■ **TRY IT**: Where a line below holds the string "recovery", that line goes into the answer.
── MATERIAL FOR THIS EXERCISE ──
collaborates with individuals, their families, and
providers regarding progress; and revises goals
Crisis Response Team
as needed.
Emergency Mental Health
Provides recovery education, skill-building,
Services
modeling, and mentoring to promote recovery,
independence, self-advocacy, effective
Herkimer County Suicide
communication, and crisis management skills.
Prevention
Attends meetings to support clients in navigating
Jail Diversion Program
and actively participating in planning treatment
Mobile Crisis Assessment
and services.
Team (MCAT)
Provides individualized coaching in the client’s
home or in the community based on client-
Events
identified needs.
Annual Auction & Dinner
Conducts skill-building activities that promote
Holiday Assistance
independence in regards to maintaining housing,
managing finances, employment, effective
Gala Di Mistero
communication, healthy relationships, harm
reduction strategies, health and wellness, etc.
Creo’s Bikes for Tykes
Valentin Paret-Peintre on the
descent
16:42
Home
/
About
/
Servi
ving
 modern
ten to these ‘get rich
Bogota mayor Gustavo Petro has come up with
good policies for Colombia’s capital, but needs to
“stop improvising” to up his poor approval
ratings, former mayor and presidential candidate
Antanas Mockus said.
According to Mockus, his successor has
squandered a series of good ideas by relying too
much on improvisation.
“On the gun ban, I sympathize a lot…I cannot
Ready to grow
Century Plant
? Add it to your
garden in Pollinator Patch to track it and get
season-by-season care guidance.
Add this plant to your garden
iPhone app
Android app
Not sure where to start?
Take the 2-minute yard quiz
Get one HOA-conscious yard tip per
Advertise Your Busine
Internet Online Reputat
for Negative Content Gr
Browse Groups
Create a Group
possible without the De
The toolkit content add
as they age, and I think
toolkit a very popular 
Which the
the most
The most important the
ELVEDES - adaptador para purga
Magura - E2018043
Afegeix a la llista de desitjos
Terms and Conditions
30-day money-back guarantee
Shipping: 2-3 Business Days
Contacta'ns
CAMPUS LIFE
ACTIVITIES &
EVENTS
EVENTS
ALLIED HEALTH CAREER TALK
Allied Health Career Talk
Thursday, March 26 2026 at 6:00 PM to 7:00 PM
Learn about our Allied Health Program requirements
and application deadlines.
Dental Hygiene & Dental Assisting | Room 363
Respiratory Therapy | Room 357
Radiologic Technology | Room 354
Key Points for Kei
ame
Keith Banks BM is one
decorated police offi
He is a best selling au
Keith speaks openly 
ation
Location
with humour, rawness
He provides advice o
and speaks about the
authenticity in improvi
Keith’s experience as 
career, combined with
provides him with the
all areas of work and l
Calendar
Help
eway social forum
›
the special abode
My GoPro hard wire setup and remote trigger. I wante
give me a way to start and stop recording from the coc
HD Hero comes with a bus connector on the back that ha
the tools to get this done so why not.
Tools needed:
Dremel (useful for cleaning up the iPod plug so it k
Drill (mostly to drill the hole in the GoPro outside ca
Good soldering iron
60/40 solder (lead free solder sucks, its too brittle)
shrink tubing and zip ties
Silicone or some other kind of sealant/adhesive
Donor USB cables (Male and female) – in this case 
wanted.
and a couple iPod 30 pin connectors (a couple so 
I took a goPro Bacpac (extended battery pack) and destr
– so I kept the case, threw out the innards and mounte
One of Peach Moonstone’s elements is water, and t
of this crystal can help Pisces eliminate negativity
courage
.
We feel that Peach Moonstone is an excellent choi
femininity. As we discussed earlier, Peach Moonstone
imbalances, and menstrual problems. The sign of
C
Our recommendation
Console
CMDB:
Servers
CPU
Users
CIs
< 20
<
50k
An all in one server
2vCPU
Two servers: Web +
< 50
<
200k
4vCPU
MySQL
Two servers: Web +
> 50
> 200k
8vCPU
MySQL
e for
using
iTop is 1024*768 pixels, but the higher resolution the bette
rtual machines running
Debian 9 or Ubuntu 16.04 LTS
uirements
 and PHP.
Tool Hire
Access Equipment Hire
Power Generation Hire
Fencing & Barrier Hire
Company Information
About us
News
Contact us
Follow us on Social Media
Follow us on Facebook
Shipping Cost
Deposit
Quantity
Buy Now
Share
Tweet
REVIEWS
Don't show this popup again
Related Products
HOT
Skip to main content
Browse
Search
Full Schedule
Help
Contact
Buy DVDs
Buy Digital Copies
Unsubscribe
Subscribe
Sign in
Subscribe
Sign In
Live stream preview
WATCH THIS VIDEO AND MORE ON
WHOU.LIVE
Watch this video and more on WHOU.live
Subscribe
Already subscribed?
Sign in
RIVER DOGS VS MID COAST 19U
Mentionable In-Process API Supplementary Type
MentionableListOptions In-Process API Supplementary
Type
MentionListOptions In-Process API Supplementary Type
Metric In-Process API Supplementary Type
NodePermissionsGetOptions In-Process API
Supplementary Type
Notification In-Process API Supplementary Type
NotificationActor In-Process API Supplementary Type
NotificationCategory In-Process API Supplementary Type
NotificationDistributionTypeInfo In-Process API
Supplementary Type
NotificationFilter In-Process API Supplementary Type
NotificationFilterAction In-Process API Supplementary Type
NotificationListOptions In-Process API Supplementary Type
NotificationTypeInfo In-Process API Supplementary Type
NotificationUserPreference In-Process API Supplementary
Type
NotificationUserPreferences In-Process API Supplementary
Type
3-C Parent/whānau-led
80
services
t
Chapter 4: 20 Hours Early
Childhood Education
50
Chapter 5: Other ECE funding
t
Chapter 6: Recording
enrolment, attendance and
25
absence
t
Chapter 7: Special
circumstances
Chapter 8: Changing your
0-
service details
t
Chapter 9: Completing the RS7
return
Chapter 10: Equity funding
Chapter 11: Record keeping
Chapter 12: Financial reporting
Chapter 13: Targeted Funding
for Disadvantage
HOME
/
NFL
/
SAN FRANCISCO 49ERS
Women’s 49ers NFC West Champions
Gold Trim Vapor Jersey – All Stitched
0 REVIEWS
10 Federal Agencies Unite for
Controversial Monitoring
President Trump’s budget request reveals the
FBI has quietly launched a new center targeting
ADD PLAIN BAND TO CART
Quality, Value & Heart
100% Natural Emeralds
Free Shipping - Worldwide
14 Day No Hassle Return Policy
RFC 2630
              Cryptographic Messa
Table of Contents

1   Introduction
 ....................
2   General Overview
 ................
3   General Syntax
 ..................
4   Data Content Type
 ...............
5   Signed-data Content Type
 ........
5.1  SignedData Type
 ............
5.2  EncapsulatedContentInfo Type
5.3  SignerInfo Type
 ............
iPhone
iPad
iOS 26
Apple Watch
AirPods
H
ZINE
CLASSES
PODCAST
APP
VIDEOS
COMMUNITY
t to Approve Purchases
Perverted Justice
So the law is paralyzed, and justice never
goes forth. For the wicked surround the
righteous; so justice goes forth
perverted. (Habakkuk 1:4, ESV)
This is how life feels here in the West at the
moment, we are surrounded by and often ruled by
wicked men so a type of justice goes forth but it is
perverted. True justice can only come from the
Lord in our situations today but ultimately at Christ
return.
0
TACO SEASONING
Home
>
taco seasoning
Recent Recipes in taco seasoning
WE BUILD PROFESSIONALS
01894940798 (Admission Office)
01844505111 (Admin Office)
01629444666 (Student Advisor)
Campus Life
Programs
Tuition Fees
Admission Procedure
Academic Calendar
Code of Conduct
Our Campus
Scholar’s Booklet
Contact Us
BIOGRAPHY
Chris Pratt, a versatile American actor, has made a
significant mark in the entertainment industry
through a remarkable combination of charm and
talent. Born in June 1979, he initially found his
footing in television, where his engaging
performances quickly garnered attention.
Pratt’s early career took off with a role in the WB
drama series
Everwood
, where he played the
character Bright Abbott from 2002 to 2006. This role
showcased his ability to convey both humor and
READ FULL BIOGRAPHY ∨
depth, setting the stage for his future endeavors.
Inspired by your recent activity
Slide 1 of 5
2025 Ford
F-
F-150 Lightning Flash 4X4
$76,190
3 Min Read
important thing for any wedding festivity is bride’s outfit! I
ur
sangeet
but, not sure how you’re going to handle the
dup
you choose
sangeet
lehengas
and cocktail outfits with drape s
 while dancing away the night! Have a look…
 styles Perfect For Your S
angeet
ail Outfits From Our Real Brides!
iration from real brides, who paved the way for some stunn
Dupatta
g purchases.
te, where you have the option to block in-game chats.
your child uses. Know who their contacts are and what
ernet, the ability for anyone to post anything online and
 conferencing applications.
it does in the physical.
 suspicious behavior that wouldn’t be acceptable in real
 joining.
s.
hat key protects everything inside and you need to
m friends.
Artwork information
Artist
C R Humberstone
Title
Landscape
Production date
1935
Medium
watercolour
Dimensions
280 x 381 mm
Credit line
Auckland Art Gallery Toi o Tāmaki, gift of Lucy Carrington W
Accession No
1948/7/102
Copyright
───
■ **ANSWER BOX**:
Provides recovery education, skill-building,
modeling, and mentoring to promote recovery,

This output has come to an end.